Imprisonment is not simply living within stone walls, it is the restraint and bondage of the true self. Confinement is not simply forced seclusion, it is the lack of the experience of joy and full life. Domestication is not only an acceptable method of bettering what we own, it is the adaptation of a should-be valued heart for another's purposes or use.

I have watched many close to my heart be taken into captivity as a result of a numerous misbeliefs, untruths, pride, unlove, and ungrace. I have re-written "captivity" as I see it, and sought to portray the captivity of a woman I know. She is held by no physical force, but her heart has most certainly been taken into captivity. The script references that which is closest to her heart, and the doorways through which captivity has slowly and wholly crept in unnoticed; what she has lost and become numb or blind to, and how captivity re-writes our view of reality.

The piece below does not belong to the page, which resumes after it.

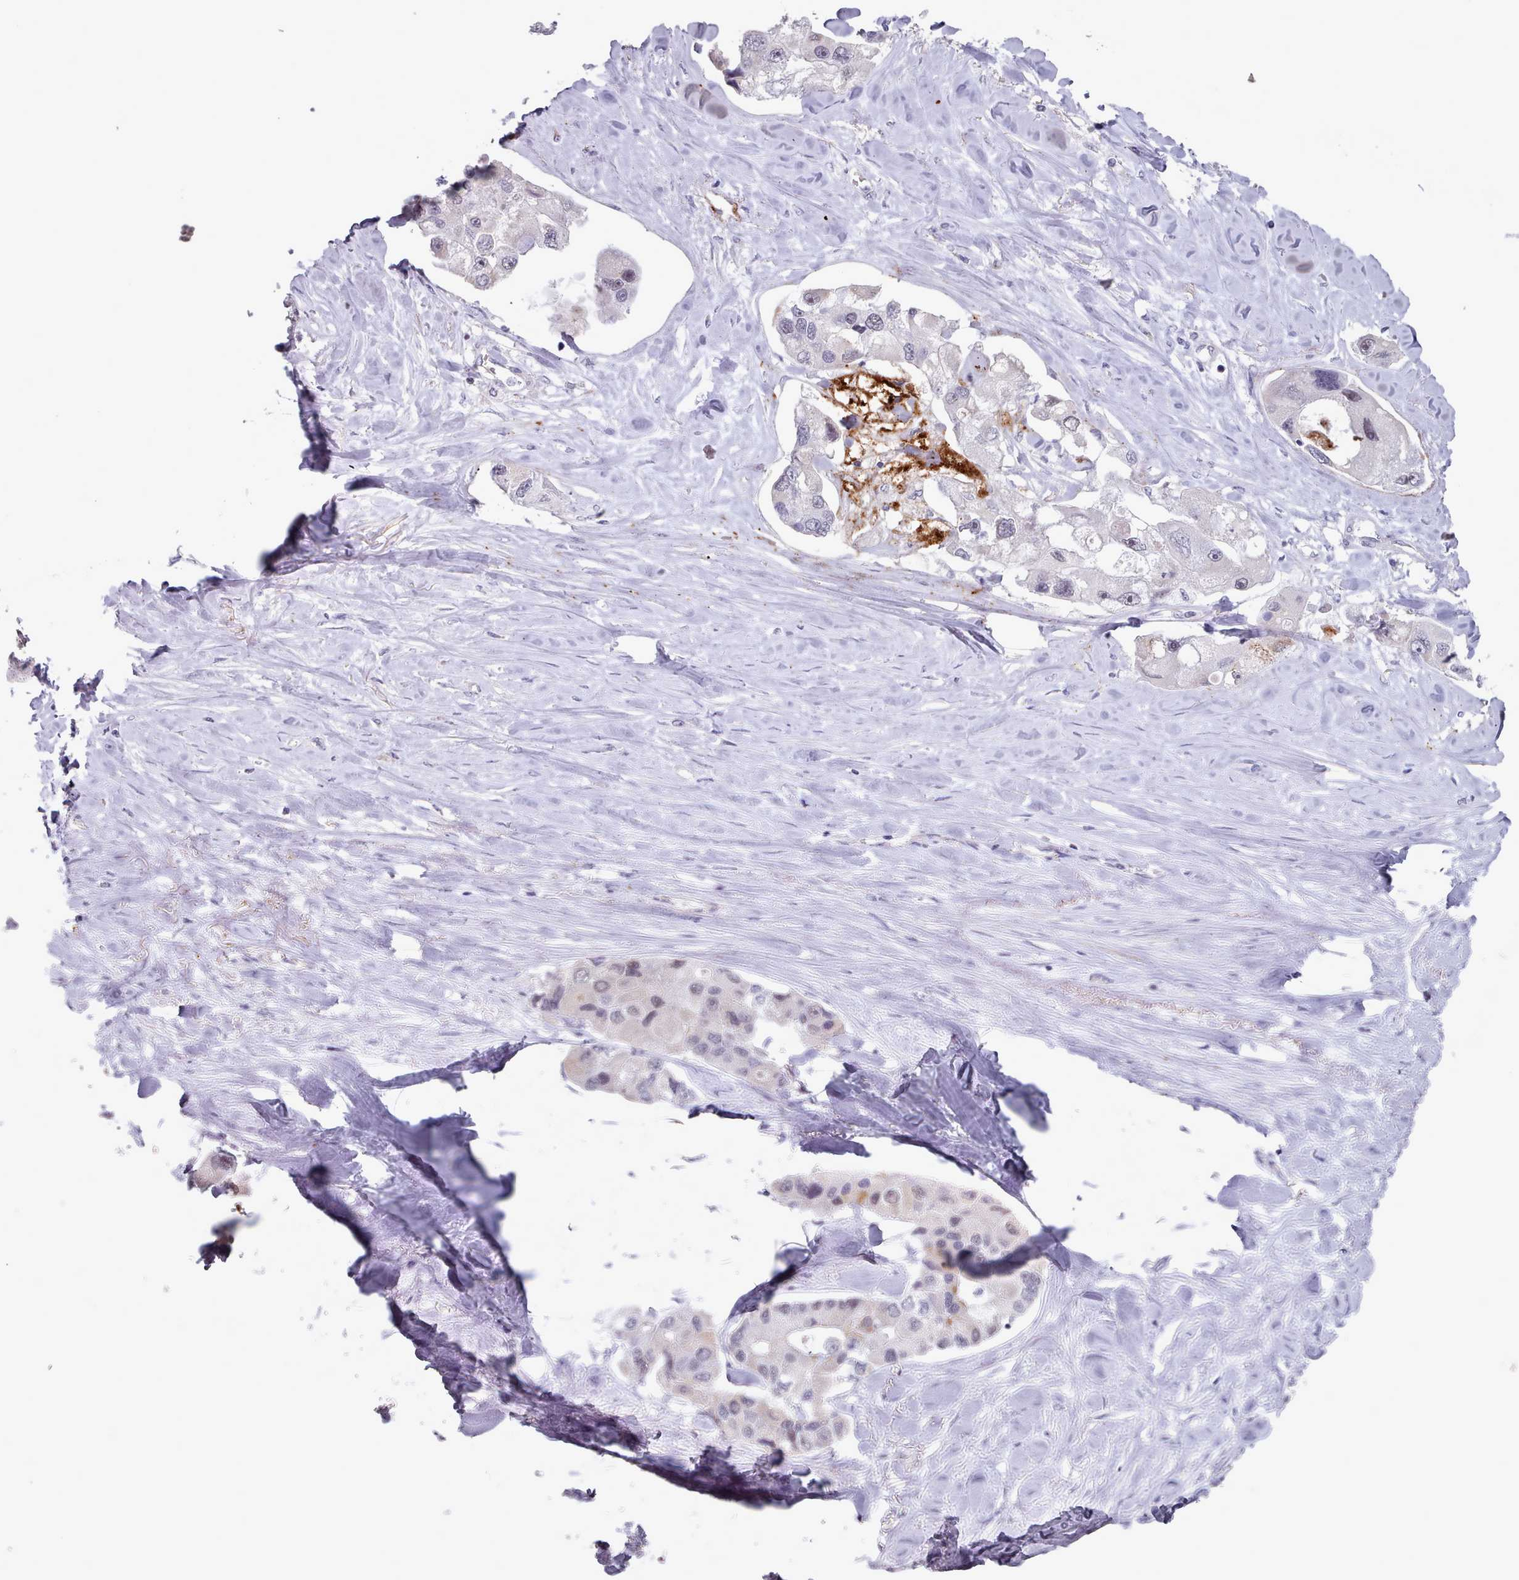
{"staining": {"intensity": "moderate", "quantity": "<25%", "location": "cytoplasmic/membranous"}, "tissue": "lung cancer", "cell_type": "Tumor cells", "image_type": "cancer", "snomed": [{"axis": "morphology", "description": "Adenocarcinoma, NOS"}, {"axis": "topography", "description": "Lung"}], "caption": "Moderate cytoplasmic/membranous protein positivity is appreciated in approximately <25% of tumor cells in lung adenocarcinoma. The staining is performed using DAB (3,3'-diaminobenzidine) brown chromogen to label protein expression. The nuclei are counter-stained blue using hematoxylin.", "gene": "TRARG1", "patient": {"sex": "female", "age": 54}}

Symbolism in this painting includes the patterned hearts in the background, representing the fact that captivity often comes in the form of patterns, repetition, and dull same-ness; also by what is closest to you. The blindfold for the loss of ability to see that which is before you. The script placed over her chest representing the weight and heaviness captivity holds over the heart. The absence of all five features except for the lips; captivity seems to bring a subconscious, overwhelming hunger and need for anything to bring back the illusion of life. In this woman, I have watched her sexuality, beauty, and femininity numb the pain of everything else she has lost. This is what she still clings to; I believe something deeper still knows that her original self is More.